The result is that the concept of risk — the core of any truly good lawyering, in any field of law — has largely become a lost art in an industry that should have been concerned most of all with managing it. The industry charged with protecting the sanctity of our nation’s property rights has instead allowed them to rot in the name of ‘process efficiency.’

Blame at the feet of the GSEs?

How did this happen? How did we find ourselves in a world where protecting property rights became secondary to worshiping at the altar of speed-at-all-costs?

Most attorneys that I speak to — at least, those with enough tenure to remember how the industry evolved — point to the GSEs as being largely responsible for creating this mess. (Which is supremely ironic, given that most consumers also blame the GSEs for their predicament in a more general sense.)
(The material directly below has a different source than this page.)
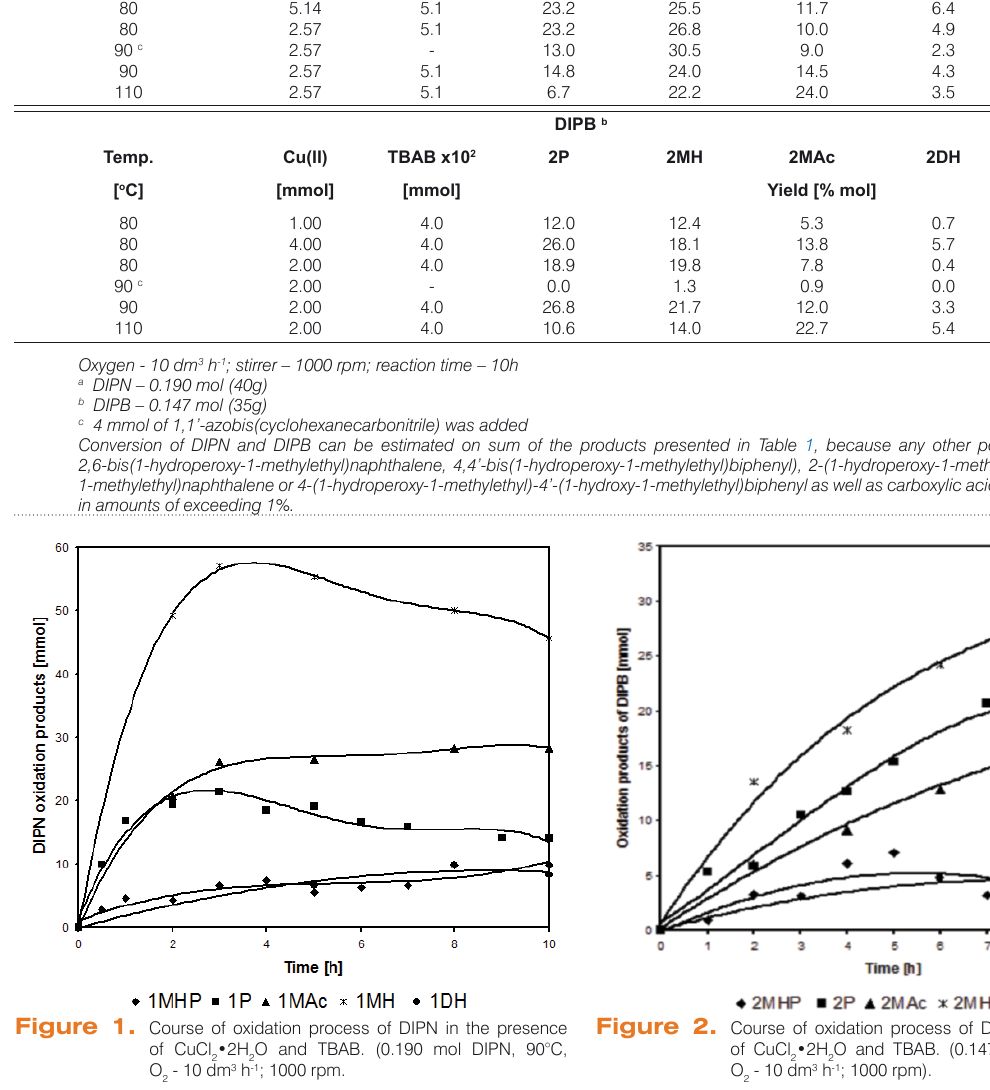
Figure 2. Course of oxidation process of DIPB in the presence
While it’s true that Fannie Mae and Freddie Mac both publish allowable foreclosure timelines, I’m not sure that’s really the root of the problem. Timelines are by their very nature central to the foreclosure process, since foreclosure law by its very nature largely establishes the shortest possible time frame for foreclosures to proceed. The GSEs’ allowable time guidelines merely reflect the state-level laws, and help ensure that a servicer doesn’t spend too much time trying to find a work-out at the expense of the investor. It’s supposed to be an art as much as a science.

But when banks decided to take the GSE guidelines as literal gospel, requiring that the law firms manage every case exactly to the published timelines or else, things began to change. Non-attorneys placed in management roles at banks and elsewhere were trained only on the importance of timelines, rather than the virtues of legal risk management. Many were thrown into servicing operations with marching orders to ‘manage process’ without really knowing what, exactly, they were supposed to be managing. So everything became about the timeline. And I mean everything.
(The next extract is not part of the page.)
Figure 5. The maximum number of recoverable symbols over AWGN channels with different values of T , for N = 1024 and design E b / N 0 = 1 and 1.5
There’s an old adage that says when all you have is a hammer, everything starts to resemble a nail. It applies in spades here.

Layer on top of this a surge in foreclosures so large that it has quite literally overwhelmed attorneys and servicers alike. With a series of bank managers that have now been trained to only understand timelines, and a glut of foreclosures now stuck in the system, law firms — ahem, make that vendors — found themselves having to answer to angry bank managers that wanted to know why so many of their files were stuck in “exceptions” and not hitting the timelines that the bank’s computer systems said they were supposed to.

But the result of these industry forces now seem apparent: in an effort to appease clients, and push speed at all costs, it appears some law firms cut corners in order to get from point A to point B as fast as they could. However they could do it. (I have to think this isn't every firm in the industry, as there are very good firms that take their legal work very seriously, too.)

None of that matters, however, in the end. As a reminder, from the Fourteenth Amendment to the U.S. Constitition (italics are mine):

“No State shall make or enforce any law which shall abridge the privileges or immunities of citizens of the United States; nor shall any State deprive any person of life, liberty, or property, without due process of law; nor deny to any person within its jurisdiction the equal protection of the laws.”

Some part of the default industry have clearly allowed their charge to protect this vital Constitutional right — to ensure that no person is deprived of property without due process of law — to literally rot on the proverbial vine. I don't claim to know which part.

That this rot is being exposed right now, however, just as our nation’s property rights are truly being tested by a real estate collapse of historic proportions, is a threat to those same rights. The only question left is how we choose to respond. To those lawyers and servicers in the industry who have worked so hard to protect the sanctity of the due process of law, often for so little thanks in return: you're needed now, more than ever before.